(PASSAGE PROVIDED Opens)

Moral Support

Jennifer Frances Armstrong writes:

If I try to think back to my own situation of needing others’ help, which was a very long time ago, the one element I was always craving — but never actually got — was simple moral support. The one form of academic training that just about undid me in terms of effectively combating any form of abuse was philosophical idealism, which was taught very strongly as a form of moral solipsism that we were all obliged to embrace in order to be properly intellectually trained and psychologically well-adjusted.

I think the issue of moral support is very interesting, so I wanted to discuss it here. I’m very fortunate in having a person who will always provide unwavering support and understanding for me in any situation. That person is my sister. I know that no matter what situation I find myself in, I can share it with her and she will say, “I love you and I’m always 100% on your side, and nothing will change that. You know this, right?” And after that she will offer a very direct and honest opinion about the situation, without mincing words and trying to dance around the issue. If she thinks I’m being a blathering fool, she will inform me about that in great detail and provide many thought-out arguments in support of that opinion. Then, we will talk about the situation for as long as I need and as many times as I need until I find a solution.

It is really great to have somebody who will always tell you their honest opinion and will discuss anything that bothers you at great length.

Many people, however, have a completely misguided understanding of moral support. They think it consists of pandering to your self-esteem with facile asseverations as to how you are right about everything and things will be great with no effort on your part.

Recently, for example, I shared with somebody that I thought I was messing things up in a certain important area of my life. “I think I’m making XYZ mistakes,” I said, “and that always comes back to harm me.”

“Oh no,” the well-wishing moral supporter objected. “You do everything perfectly well. There is absolutely no problem you have here. You are wonderful and everything you do is right.”

I found this to be the opposite of helpful. I felt like my serious concerns were dismissed and I was being shut up.

(PASSAGE PROVIDED Closes)

**WHAT IS BEING ASKED**
How would you condense the paragraph in the moral support post that begins "I think the issue of moral support" into a short list that keeps its main facts?

(DATA EXCERPTS Opens)

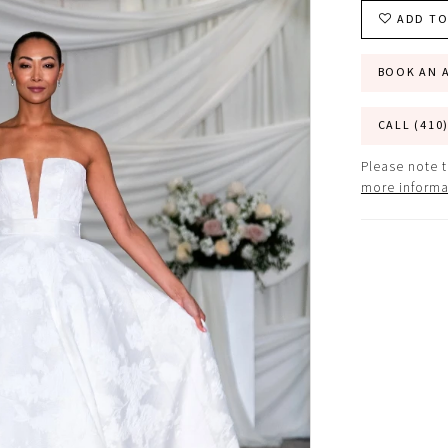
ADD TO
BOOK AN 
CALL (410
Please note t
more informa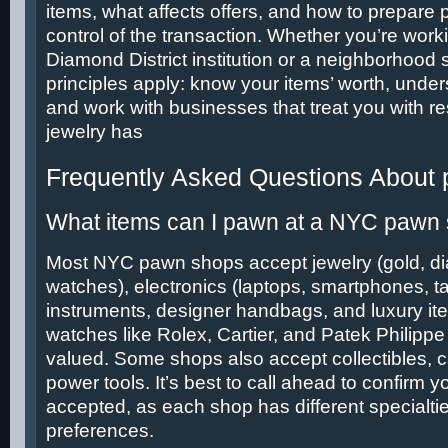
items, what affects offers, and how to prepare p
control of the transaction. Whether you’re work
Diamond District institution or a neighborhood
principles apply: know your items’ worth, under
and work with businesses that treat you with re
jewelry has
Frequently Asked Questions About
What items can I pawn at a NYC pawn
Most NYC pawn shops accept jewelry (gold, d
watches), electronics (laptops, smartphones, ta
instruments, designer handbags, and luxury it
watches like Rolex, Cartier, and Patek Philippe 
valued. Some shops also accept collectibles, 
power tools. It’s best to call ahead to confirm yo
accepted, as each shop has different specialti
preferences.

(DATA EXCERPTS Closes)

**TASK RESULT**
- The writer finds moral support an interesting issue to discuss.
- The writer's sister always gives unwavering support and understanding, whatever the situation.
- She first says she loves the writer and is always 100% on the writer's side.
- She then gives a direct, honest opinion without dancing around the issue, and explains in detail, with reasoned arguments, if she thinks the writer is being a fool.
- They talk it over as long and as often as needed until the writer finds a solution.